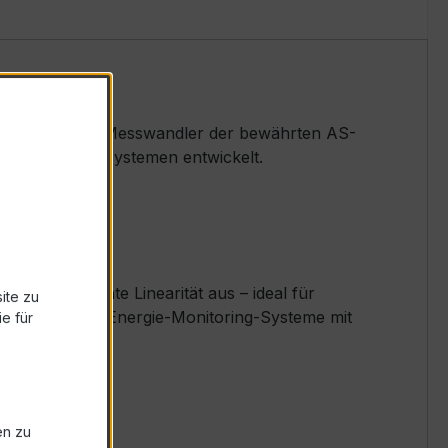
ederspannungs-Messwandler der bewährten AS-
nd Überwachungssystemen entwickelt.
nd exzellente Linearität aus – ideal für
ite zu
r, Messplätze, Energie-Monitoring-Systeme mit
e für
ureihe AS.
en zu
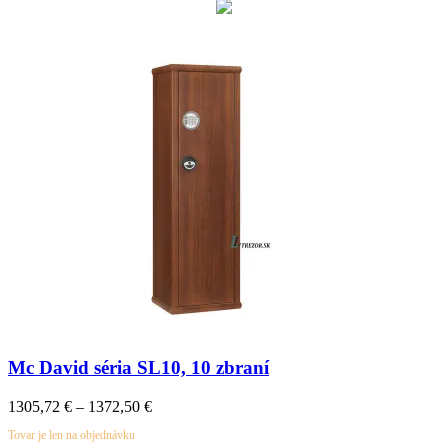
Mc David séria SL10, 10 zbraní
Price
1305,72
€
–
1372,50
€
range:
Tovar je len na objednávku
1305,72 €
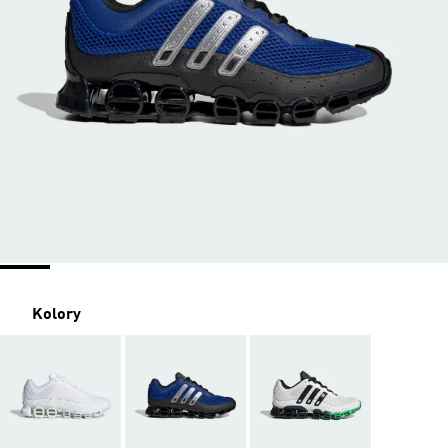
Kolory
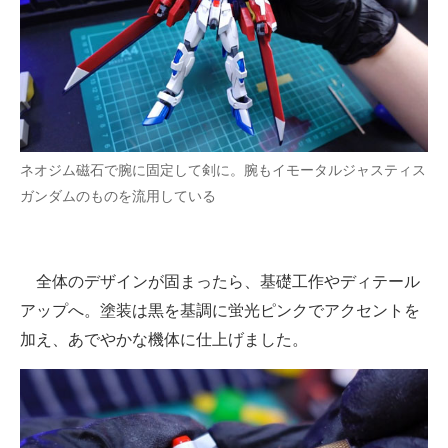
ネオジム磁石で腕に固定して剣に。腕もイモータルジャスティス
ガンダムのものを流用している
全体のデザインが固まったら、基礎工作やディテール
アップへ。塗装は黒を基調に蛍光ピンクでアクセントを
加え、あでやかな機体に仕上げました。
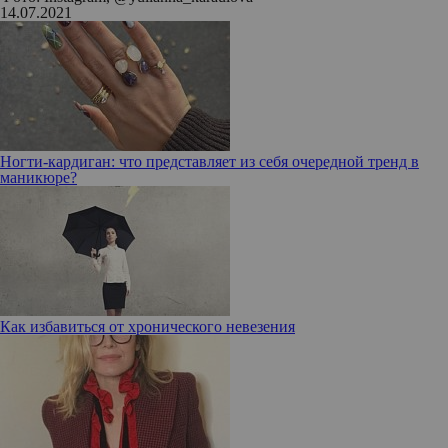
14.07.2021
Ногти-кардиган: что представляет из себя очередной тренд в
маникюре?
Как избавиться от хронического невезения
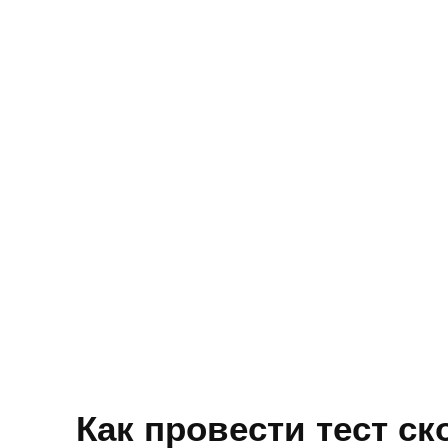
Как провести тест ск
++++++
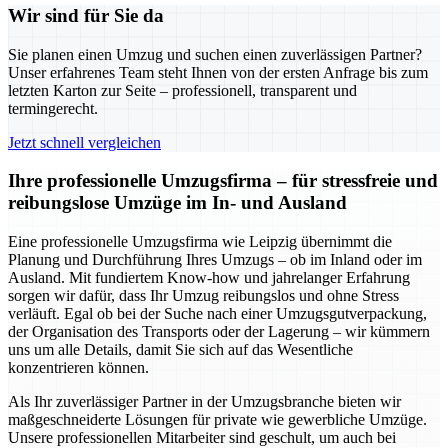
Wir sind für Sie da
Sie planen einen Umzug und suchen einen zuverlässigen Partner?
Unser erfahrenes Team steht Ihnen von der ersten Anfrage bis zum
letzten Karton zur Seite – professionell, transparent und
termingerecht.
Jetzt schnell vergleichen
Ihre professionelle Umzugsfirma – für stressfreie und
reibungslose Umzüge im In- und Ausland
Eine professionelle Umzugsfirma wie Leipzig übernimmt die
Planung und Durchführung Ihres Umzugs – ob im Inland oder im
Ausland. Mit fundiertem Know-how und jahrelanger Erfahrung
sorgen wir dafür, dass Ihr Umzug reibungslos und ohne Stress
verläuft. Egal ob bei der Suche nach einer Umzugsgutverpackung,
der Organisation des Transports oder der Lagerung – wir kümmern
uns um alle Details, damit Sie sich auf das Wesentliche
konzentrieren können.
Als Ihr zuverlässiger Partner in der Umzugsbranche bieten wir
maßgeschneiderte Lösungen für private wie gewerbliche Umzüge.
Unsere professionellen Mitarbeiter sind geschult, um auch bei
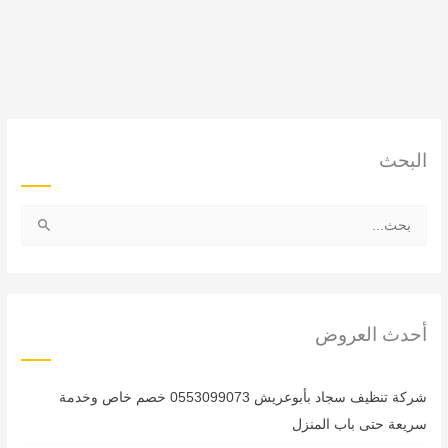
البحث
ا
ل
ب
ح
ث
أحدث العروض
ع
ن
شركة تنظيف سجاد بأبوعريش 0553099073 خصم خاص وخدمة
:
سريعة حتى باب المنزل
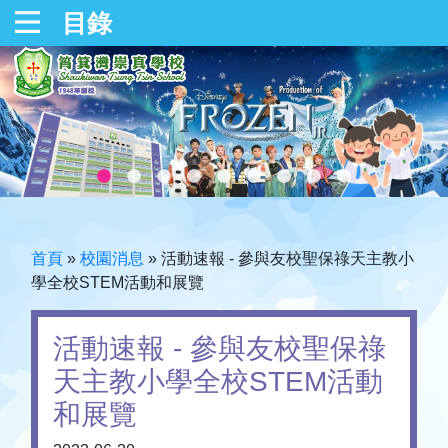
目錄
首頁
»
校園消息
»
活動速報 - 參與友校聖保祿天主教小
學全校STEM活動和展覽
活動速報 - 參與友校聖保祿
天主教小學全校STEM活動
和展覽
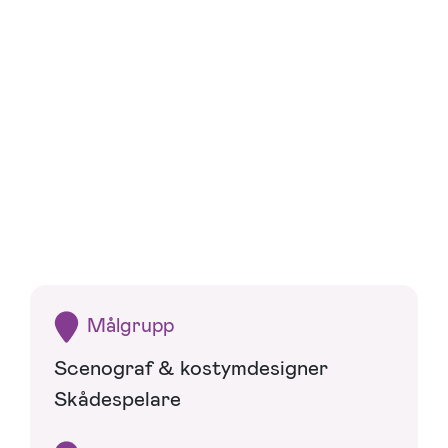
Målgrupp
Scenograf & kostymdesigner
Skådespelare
++++++
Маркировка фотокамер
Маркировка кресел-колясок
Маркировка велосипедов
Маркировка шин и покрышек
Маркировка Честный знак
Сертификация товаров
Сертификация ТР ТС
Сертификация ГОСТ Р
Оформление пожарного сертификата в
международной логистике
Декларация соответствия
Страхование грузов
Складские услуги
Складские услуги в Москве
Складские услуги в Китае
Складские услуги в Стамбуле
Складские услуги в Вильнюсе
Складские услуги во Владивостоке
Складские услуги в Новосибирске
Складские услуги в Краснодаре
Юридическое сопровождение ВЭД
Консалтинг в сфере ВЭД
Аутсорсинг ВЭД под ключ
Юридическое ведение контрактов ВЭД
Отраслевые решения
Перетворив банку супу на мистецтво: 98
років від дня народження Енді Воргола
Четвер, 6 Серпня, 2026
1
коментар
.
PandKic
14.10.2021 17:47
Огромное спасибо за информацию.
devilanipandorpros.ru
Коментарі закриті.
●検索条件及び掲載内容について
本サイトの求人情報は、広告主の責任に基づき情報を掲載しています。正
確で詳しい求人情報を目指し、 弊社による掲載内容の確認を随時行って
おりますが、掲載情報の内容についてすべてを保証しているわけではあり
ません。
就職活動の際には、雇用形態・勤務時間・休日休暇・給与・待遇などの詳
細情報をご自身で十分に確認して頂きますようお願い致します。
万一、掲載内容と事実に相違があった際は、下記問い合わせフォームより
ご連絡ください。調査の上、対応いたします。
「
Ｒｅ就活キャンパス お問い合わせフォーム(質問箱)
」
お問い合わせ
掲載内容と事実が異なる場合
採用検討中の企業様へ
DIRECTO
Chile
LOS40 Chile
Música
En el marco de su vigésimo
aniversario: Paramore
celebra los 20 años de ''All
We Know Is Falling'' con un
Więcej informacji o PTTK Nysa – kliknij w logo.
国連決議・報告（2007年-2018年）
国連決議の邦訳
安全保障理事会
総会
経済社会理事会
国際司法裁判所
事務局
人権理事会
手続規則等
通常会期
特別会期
++++++
WHAT TO PRODUCE
Copy everything from the line containing "ederspannungs-Messwandler der bewährten" down to the line containing "Как избавиться от хронического невезения", replacing "Kolory" with "Barwy" and keeping all else unchanged. Leave the pictures out of your copy.

EXERCISE ANSWER
ederspannungs-Messwandler der bewährten AS-
nd Überwachungssystemen entwickelt.
nd exzellente Linearität aus – ideal für
ite zu
r, Messplätze, Energie-Monitoring-Systeme mit
e für
ureihe AS.
en zu
Mc David séria SL10, 10 zbraní
Price
1305,72
€
–
1372,50
€
range:
Tovar je len na objednávku
1305,72 €
Barwy
ネオジム磁石で腕に固定して剣に。腕もイモータルジャスティス
ガンダムのものを流用している
全体のデザインが固まったら、基礎工作やディテール
アップへ。塗装は黒を基調に蛍光ピンクでアクセントを
加え、あでやかな機体に仕上げました。
14.07.2021
Ногти-кардиган: что представляет из себя очередной тренд в
маникюре?
Как избавиться от хронического невезения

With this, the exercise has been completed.